But it all started with the library, set in motion by a photo Hall had torn out of Architectural Digest. Now French doors lead off the home’s entry hall into a book-lined library so rich in classical cabinetry you half expect to see Sherlock Holmes sitting in one of the antique green-velvet chairs, contemplating forensics in the soft light filtering through the paisley-printed draperies. Instead, the books on the shelves have titles like “The Birth of a Toy” and “History of American Toys.” The only modern touch is the Weyerhaeuser-developed, sustainable Lyptus-wood cabinetry. Its caramel-like luster glows as richly as the endangered Honduran mahogany it emulates.
To descend the basement stairs is to enter fully into the enchanted atmosphere of Hall and Bailey’s personal histories. There are walk-in-sized dioramas of the butcher shop that belonged to Hall’s father in Mount Vernon, and the Olympia pharmacy Bailey’s father ran for 50 years. There’s a bank vault and candy-colored Victorian shop fronts. Beyond the cobbled main street, lighted shelves and cabinets hold myriad toys, many of which wind up, twirl around and make music. Row upon row of tiny uniformed soldiers march through the cases lining the walls, including figures from the Nazi hierarchy crafted for propaganda during the war. “You never get lonesome around here,” concludes Bailey, pointing past the 7,000-plus rank-and-file soldiers to the puppets, airplanes, cars, ferris wheels and merry-go-rounds.

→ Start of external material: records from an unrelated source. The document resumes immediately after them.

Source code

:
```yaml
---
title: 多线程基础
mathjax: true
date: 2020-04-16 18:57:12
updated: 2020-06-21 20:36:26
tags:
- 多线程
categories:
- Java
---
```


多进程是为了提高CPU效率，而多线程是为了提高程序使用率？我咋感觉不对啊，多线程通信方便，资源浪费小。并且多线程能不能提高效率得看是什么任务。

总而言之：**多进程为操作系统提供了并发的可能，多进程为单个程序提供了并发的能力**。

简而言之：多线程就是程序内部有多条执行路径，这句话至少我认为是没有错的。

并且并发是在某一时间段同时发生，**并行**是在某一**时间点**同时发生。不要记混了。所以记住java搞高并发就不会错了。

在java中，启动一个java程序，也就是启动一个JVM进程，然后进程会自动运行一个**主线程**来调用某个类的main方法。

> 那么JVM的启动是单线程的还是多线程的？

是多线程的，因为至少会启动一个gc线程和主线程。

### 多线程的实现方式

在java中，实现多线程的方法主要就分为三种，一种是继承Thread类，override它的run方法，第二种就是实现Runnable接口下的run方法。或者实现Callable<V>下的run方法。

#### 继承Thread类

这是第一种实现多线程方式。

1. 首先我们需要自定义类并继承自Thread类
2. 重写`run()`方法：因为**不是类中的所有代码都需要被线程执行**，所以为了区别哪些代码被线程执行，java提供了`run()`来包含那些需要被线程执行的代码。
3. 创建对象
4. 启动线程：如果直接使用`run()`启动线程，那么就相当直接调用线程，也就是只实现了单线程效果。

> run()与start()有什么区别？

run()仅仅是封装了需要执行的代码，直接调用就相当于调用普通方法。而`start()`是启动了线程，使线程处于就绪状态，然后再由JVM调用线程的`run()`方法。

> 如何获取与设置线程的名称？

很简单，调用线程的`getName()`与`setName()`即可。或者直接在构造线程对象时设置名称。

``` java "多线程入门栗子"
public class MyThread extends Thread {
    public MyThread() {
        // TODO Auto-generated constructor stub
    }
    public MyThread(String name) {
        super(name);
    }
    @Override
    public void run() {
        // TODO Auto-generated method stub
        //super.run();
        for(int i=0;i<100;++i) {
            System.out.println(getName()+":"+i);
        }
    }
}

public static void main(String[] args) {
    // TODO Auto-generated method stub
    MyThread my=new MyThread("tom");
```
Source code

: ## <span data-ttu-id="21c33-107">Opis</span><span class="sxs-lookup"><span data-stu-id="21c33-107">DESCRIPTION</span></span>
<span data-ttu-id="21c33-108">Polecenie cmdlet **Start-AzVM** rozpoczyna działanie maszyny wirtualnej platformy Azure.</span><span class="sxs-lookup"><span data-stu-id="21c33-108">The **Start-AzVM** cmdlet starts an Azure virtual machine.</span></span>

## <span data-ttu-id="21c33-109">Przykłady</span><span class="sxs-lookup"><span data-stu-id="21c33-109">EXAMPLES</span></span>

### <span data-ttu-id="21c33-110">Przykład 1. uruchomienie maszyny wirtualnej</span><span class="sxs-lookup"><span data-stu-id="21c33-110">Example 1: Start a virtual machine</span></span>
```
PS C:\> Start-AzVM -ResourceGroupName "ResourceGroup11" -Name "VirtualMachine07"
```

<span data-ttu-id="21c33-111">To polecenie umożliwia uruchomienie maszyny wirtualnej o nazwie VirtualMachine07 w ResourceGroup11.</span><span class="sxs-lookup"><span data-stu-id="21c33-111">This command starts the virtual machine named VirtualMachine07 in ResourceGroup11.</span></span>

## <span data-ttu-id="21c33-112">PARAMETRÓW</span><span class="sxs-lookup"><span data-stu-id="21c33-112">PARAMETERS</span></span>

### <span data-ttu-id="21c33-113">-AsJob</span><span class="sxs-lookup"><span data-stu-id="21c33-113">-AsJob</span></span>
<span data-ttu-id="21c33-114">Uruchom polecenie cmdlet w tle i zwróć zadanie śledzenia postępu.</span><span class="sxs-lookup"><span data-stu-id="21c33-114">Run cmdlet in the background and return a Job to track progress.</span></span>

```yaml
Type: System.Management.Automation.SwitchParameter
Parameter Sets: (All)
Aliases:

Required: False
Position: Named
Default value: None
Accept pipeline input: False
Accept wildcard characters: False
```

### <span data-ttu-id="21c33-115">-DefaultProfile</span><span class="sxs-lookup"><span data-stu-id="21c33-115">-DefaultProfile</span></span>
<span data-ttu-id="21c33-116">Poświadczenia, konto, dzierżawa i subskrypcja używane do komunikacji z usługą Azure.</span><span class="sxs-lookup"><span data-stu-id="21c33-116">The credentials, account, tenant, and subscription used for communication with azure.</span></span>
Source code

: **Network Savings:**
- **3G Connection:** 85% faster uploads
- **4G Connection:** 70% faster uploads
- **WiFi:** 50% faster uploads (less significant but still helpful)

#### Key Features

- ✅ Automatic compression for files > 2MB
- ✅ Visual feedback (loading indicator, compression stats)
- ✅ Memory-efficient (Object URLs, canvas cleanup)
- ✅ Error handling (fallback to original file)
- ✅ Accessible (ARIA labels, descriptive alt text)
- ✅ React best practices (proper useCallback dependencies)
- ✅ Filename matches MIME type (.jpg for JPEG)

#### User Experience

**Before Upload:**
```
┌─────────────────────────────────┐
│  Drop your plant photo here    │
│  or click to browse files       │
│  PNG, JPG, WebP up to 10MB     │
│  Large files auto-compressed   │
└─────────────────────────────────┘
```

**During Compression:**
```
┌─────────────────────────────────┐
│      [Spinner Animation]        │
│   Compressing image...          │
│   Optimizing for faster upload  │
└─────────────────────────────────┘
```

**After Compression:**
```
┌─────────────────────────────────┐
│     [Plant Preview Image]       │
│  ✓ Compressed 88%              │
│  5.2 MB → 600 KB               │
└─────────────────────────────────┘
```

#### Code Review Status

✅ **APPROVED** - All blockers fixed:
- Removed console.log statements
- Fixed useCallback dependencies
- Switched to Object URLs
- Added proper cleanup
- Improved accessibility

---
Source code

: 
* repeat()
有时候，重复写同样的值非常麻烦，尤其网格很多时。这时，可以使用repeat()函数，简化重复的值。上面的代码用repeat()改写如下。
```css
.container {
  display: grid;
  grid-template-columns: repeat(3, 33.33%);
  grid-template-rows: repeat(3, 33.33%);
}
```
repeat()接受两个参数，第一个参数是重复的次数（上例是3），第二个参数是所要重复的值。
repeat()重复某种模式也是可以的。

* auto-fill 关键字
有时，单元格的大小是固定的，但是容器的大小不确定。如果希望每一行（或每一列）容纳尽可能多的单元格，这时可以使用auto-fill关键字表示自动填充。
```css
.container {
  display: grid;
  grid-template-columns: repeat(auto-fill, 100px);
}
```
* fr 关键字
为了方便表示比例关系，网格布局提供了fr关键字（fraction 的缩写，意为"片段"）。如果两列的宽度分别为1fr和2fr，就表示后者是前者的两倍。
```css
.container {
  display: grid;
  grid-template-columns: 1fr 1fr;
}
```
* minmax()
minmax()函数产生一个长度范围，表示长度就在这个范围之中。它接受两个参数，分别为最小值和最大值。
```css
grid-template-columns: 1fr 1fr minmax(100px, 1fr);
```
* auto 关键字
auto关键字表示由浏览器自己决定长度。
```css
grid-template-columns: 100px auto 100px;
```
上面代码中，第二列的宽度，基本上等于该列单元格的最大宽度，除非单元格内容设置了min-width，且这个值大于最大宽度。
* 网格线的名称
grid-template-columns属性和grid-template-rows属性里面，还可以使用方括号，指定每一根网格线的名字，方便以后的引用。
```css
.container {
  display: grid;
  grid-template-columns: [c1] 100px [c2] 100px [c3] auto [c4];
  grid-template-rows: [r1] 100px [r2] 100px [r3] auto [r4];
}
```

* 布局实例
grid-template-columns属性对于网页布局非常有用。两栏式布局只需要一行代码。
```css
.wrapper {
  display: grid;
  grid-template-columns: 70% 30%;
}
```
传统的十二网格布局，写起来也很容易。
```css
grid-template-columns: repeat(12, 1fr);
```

There’s even a rarest-of-the-rare exploding trench toy from World War I and a framed letter from Robert E. Lee to his daughter, dated 1861.
The kaleidoscopic effect of so many toys makes you feel both old and young, for you can’t help but respond like a kid to all the little faces, costumes and whirling, twirling parts. And yet, what a reminder of age to realize the very same toys that delighted us as kids, like Fort Apache and Howdy Doody, are now collectibles if not antiques.
It took Flume a year to design and build the library, and he’s spent another year-and-a-half on the toy-studded basement. Which isn’t long when you consider Flume and friends were making it up as they went along, for there’s no template for such custom creativity. “I don’t think I’ll ever find another job like this one,” says Flume. “It’s been like working for Walt Disney.”